When it comes to the 19th century, the numbers are even worse. Frederick Douglass and Harriet Tubman have only a handful of biographies, and none of them were written by Black historians. Biography matters: It reveals the importance of individual experiences and contributions. Too often, the Black abolitionist movement gets boiled down to the leadership of Douglass and Tubman—and while their lives were long and their contributions innumerable, there are dozens of other Black abolitionist leaders who have earned the right to be household names, such as Lewis Hayden, Charles Lenox Remond and his famous sister Sarah, Charlotte Forten Grimke, William Cooper Nell, and Josephine St. Pierre Ruffin. Yet very few have had books written about them—and the hard truth is that this dearth of biographies is not always about a lack of sources.
Yale University Press’s new “Black Lives” series seeks to address this hard truth. Over time, it plans to publish a set of biographies of remarkable but overlooked Black figures. Fittingly, the first in this series is R.J.M. Blackett’s book on the abolitionist, newspaper editor, and minister Samuel Ringgold Ward. Ward is an interesting choice for a number of reasons. His was not exactly a “rags to riches” story, and he had only a few professional victories. In fact, he struggled for most of his life, working as a teacher, preacher, lecturer, and editor. Ward had a nomadic lifestyle, and his multiple jobs suggest that he never managed to make a enough money to sustain himself and his family. But as an activist, he pushed both white and Black Americans to rethink what freedom should entail.

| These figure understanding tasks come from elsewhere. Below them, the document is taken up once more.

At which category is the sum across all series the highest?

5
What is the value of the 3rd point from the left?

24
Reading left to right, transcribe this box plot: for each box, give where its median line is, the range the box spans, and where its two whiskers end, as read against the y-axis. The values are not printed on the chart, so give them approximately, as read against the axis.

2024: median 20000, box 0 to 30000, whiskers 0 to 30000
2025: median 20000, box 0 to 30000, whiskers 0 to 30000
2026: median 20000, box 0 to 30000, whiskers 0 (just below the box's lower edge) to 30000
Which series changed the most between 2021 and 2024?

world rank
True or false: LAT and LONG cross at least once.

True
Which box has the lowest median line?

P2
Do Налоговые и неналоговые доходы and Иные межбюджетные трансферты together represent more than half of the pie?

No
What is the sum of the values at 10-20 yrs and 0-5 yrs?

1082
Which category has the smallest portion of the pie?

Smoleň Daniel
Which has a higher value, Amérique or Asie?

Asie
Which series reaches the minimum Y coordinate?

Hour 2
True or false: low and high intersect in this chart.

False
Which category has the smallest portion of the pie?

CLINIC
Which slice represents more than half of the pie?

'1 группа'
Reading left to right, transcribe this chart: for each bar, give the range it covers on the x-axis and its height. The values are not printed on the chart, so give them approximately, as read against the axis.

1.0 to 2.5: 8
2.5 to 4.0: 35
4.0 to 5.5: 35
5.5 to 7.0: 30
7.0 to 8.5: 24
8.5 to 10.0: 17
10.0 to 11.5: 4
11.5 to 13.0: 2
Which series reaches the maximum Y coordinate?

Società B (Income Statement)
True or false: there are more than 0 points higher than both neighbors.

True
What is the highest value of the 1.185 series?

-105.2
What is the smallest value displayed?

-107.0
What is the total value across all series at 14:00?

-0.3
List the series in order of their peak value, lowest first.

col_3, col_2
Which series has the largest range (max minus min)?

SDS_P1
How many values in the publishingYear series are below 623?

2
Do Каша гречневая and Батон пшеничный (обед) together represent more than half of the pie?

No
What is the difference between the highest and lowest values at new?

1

He challenged the United States and even Canada to live up to a creed of liberty and equality. As Blackett demonstrates, Ward’s life was one of precarity and hardship. By telling his complicated story, Blackett also helps us understand Black persistence in the face of slavery and inequality. Despite the challenges Ward faced, he never quit his fight for justice.
Like Douglass and Tubman, Samuel Ringgold Ward was born enslaved on the eastern shore of Maryland. In 1818, when he was 3 months old, his parents escaped slavery with their child in tow, heading first to New Jersey and later settling in New York. Yet even in the “free” North, Ward grew up in a world darkened by the violence of slavery and fierce racial discrimination. Though he lived free and was educated in the African Free School in New York City, he was a fugitive in the eyes of the law.